* _Objective a_
Please edit the records from the line with "common name: Carolina wren" to the line with "family: Coenagrionidae", replacing "phylum" with "division" and keeping everything else unchanged.

────────────────────────────────────────

Fine-Grained Image Classification (FGIC) with B-CNNs

Bi-linear convolutions for classifying images with minute differences, complete with code, resources, and some dogs for good measure.
Rajesh Shreedhar Bhat


Fine-Grained Image Classification (FGIC) is an area of expertise in image recognition where we get to differentiate minor categories such as dog breeds, bird species, airplanes, etc.
There are two main challenges associated with such fine-grained tasks. First of all, the visual differences between different classes are so small that they can be influenced by factors such as pose, location of the object, etc. In fact, even one small section of the object that can make a big impact on the classification. Secondly, it is very complex to identify the minute discriminating parts within the images. Various methodologies have been implemented to identify and locate those parts within the images using orderless descriptors such as Fisher vectors, VLAD, and Neural models like Bi-linear Convolutions (B-CNN), etc. In this report, we do a deep dive on B-CNNs which have proven to be one of the most successful techniques in obtaining the best results in Fine-Grained Image Classification tasks.

────────────────────────────────────────

* _Objective b_
Quote the fine-grained image classification text word for word from "Bi-linear convolutions for" to "species, airplanes, etc.".

Data extracted from a collection

────────────────────────────────────────

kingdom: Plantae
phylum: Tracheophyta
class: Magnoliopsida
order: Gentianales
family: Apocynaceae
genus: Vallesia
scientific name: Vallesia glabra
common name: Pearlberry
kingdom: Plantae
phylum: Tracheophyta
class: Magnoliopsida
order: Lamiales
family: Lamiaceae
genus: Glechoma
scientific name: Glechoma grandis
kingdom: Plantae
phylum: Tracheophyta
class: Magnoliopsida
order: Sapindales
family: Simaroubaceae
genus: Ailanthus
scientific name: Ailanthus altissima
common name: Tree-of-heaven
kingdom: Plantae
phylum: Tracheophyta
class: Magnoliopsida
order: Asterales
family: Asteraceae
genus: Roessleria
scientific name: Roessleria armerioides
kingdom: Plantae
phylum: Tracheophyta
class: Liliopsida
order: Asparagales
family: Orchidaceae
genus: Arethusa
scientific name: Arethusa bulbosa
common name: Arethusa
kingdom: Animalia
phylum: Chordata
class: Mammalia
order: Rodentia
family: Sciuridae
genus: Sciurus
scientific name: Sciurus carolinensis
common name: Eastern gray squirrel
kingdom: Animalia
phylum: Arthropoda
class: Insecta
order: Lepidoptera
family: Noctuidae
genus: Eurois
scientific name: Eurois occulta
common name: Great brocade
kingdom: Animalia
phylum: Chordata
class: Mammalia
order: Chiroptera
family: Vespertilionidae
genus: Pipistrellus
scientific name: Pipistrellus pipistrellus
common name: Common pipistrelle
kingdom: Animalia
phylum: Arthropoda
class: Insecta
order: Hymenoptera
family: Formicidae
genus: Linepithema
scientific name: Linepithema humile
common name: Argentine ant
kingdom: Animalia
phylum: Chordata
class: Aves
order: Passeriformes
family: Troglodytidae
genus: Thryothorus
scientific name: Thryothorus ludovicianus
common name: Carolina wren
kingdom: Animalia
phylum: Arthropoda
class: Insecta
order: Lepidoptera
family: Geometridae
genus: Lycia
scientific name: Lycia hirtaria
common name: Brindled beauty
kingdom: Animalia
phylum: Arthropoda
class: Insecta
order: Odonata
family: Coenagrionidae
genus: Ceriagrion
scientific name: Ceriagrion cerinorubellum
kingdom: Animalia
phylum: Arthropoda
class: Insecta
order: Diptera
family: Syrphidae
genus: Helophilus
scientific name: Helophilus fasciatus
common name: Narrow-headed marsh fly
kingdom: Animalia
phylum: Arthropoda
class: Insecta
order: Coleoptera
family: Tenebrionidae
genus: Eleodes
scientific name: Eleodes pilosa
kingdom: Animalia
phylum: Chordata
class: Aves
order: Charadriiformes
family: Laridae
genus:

────────────────────────────────────────

* _Full response a_
common name: Carolina wren
kingdom: Animalia
division: Arthropoda
class: Insecta
order: Lepidoptera
family: Geometridae
genus: Lycia
scientific name: Lycia hirtaria
common name: Brindled beauty
kingdom: Animalia
division: Arthropoda
class: Insecta
order: Odonata
family: Coenagrionidae

* _Full response b_
Bi-linear convolutions for classifying images with minute differences, complete with code, resources, and some dogs for good measure.
Rajesh Shreedhar Bhat


Fine-Grained Image Classification (FGIC) is an area of expertise in image recognition where we get to differentiate minor categories such as dog breeds, bird species, airplanes, etc.